▸ AIM OF THE TASK:
Reproduce the passage on check-based multifactor authentication word for word, starting at "Embodiments of the" and ending at "the requesting device.".

*** TEXT SHOWN ***

This summary is provided to introduce a selection of concepts in a simplified form that are further described below in the detailed description. This summary is not intended to identify key features or essential features of the claimed subject matter, nor is it intended to be used in isolation as an aid in determining the scope of the claimed subject matter.
Embodiments of the technology described herein are directed towards providing multifactor authentication for enabling access to a secure application where multiple factors are utilized during a single login or authentication event. In some embodiments, the present technology leverages an issued check leaf signed by the user requesting secure access as a multifactor authentication mechanism that combines a unique identifier that is not generated by the requesting device as well as biometric information associated with the user of the user of the requesting device.
According to some embodiments, a user device can receive a request to access a secure application associated with an entity. Based on an indication that a credential exchange has been verified, an entity security application can provide a multifactor authentication request to the user device. In response to the multifactor authentication request, an authentication check can be scanned by the user device. An agent running on the user device can extract one or more authentication features from the authentication check, for example an identification indicator associated with the authentication check and a signature of a user. The agent can subsequently send the extracted authentication elements or features to the entity security application which can perform validation and/or verification of the extracted authentication features. Access to the secure application via the user device can be enabled based on a successful validation and/or verification of the authentication features. Accordingly, through the use of authentication checks issued and registered by an entity providing access to a secure application, no additional enrollment is required for authentication and multifactor authentication can be accomplished in a single event, rather than multiple stages. In this way an improvement in authentication technology on a user device is realized through the use of multifactor authentication utilizing issued checks.

*** RAW DATA ***

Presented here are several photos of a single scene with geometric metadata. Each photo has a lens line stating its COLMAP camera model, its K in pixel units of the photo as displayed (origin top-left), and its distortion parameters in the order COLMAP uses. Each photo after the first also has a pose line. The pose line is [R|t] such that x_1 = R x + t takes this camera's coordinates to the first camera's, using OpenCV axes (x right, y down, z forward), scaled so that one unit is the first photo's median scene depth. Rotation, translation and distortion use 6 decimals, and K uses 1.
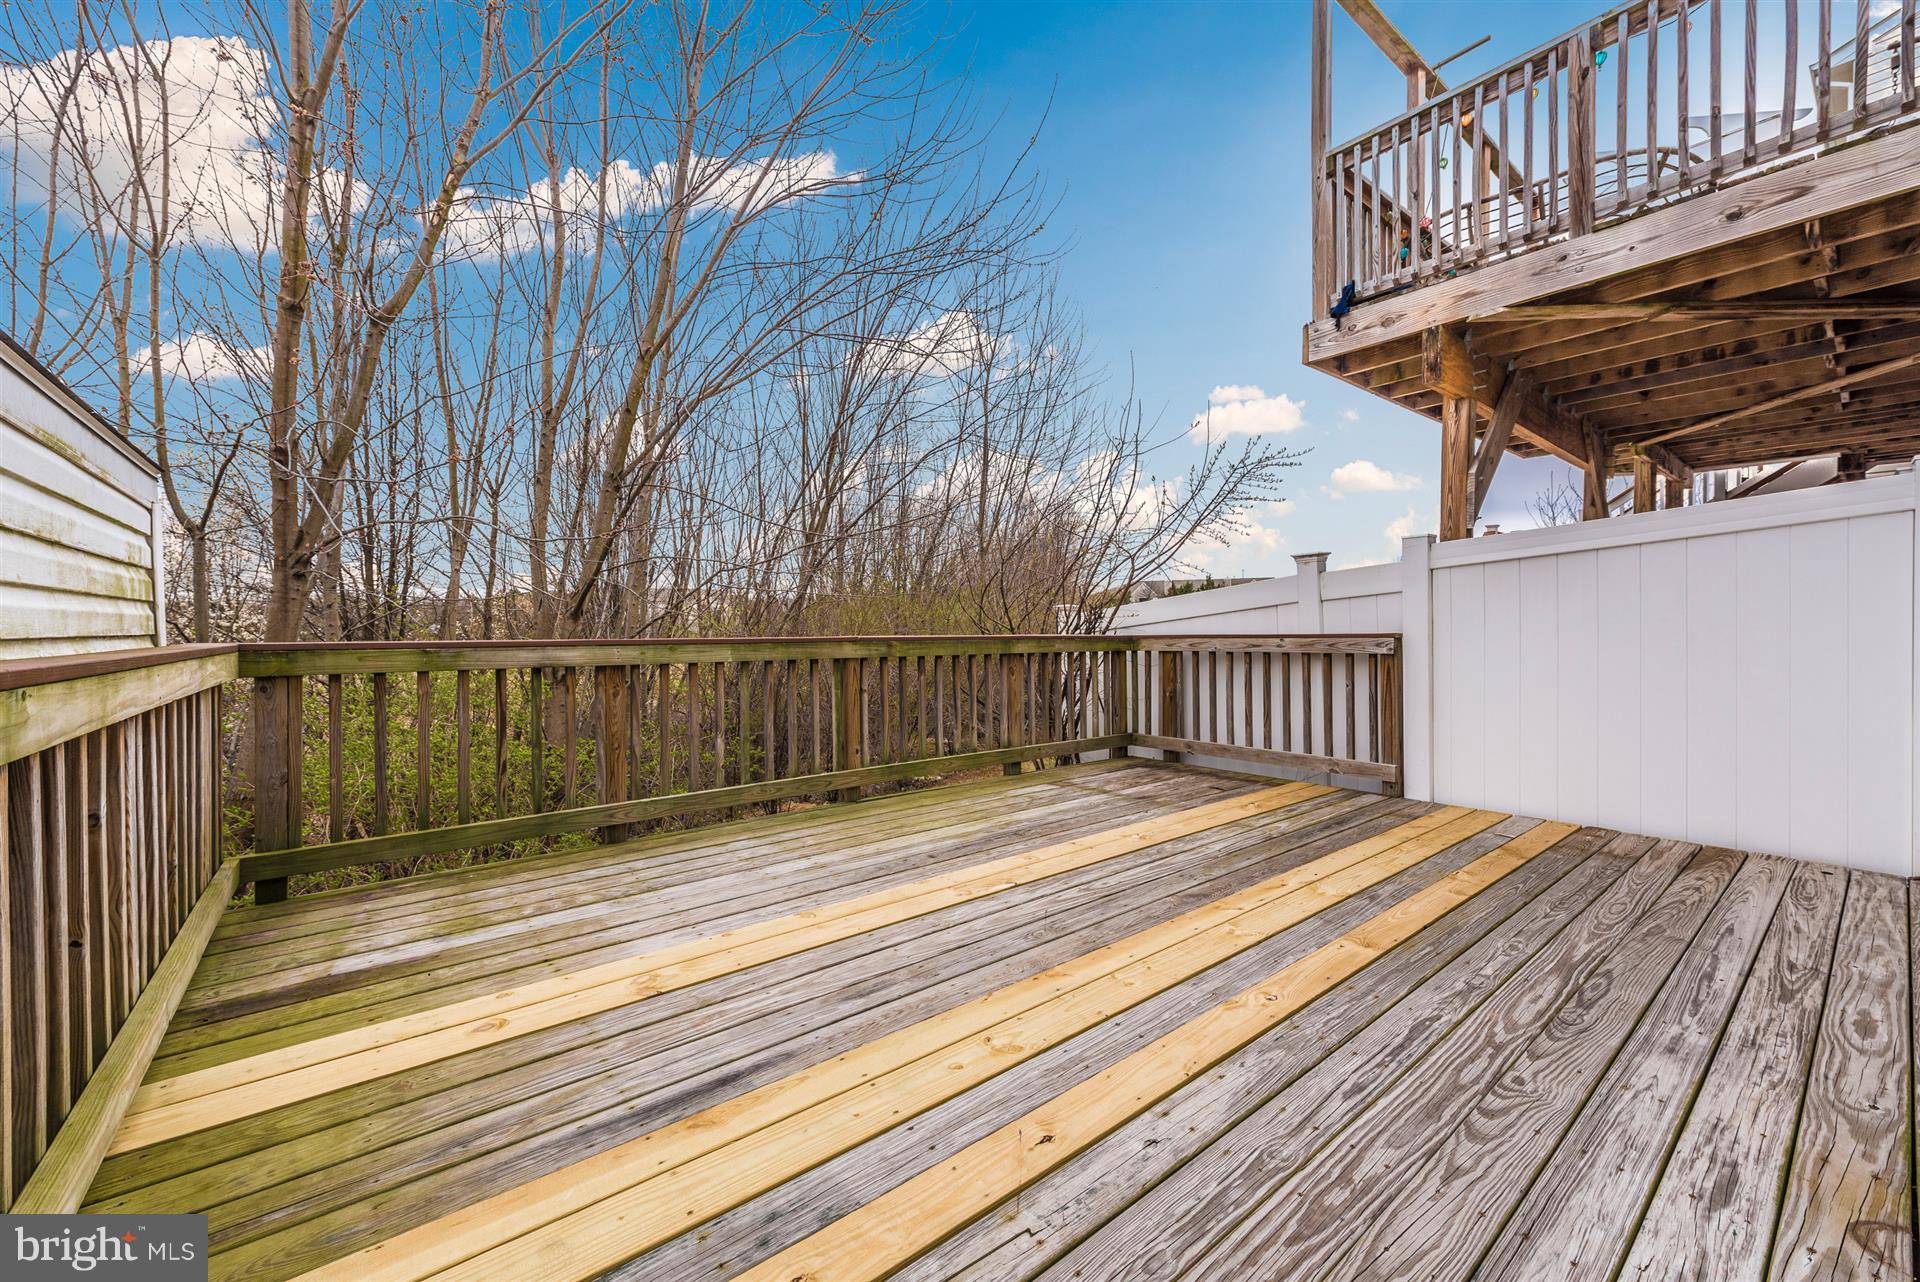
lens RADIAL K [[761.8, 0, 957.4], [0, 761.8, 628.3], [0, 0, 1]] dist [0.011257, -0.000592]
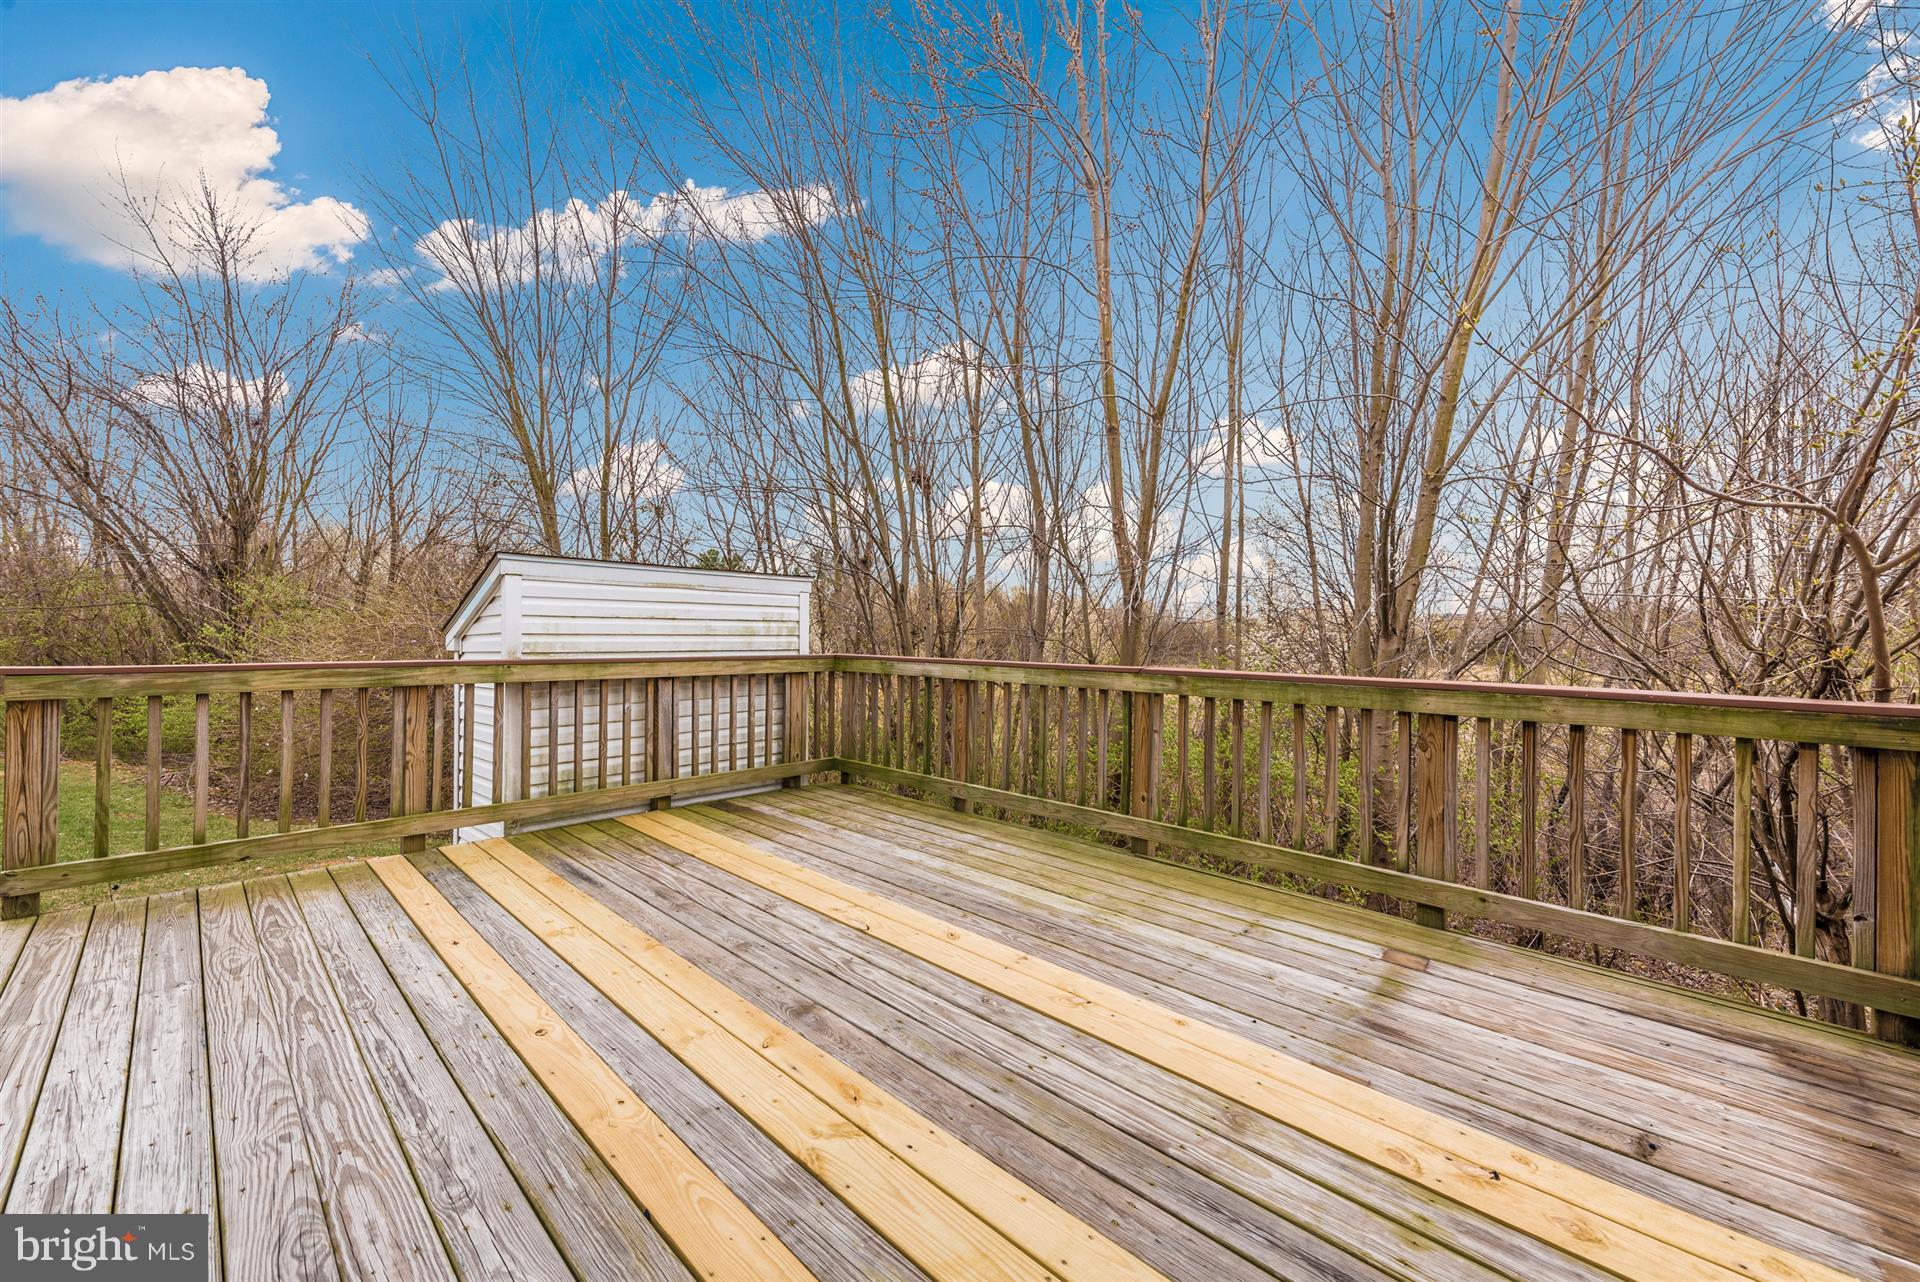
lens RADIAL K [[761.8, 0, 957.4], [0, 761.8, 628.3], [0, 0, 1]] dist [0.011257, -0.000592]
pose [[0.112156, 0.000825, -0.993690, 1.066723], [-0.010931, 0.999940, -0.000403, -0.046973], [0.993630, 0.010907, 0.112158, 1.022748]]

***

▸ ANSWER SECTION:
Embodiments of the technology described herein are directed towards providing multifactor authentication for enabling access to a secure application where multiple factors are utilized during a single login or authentication event. In some embodiments, the present technology leverages an issued check leaf signed by the user requesting secure access as a multifactor authentication mechanism that combines a unique identifier that is not generated by the requesting device as well as biometric information associated with the user of the user of the requesting device.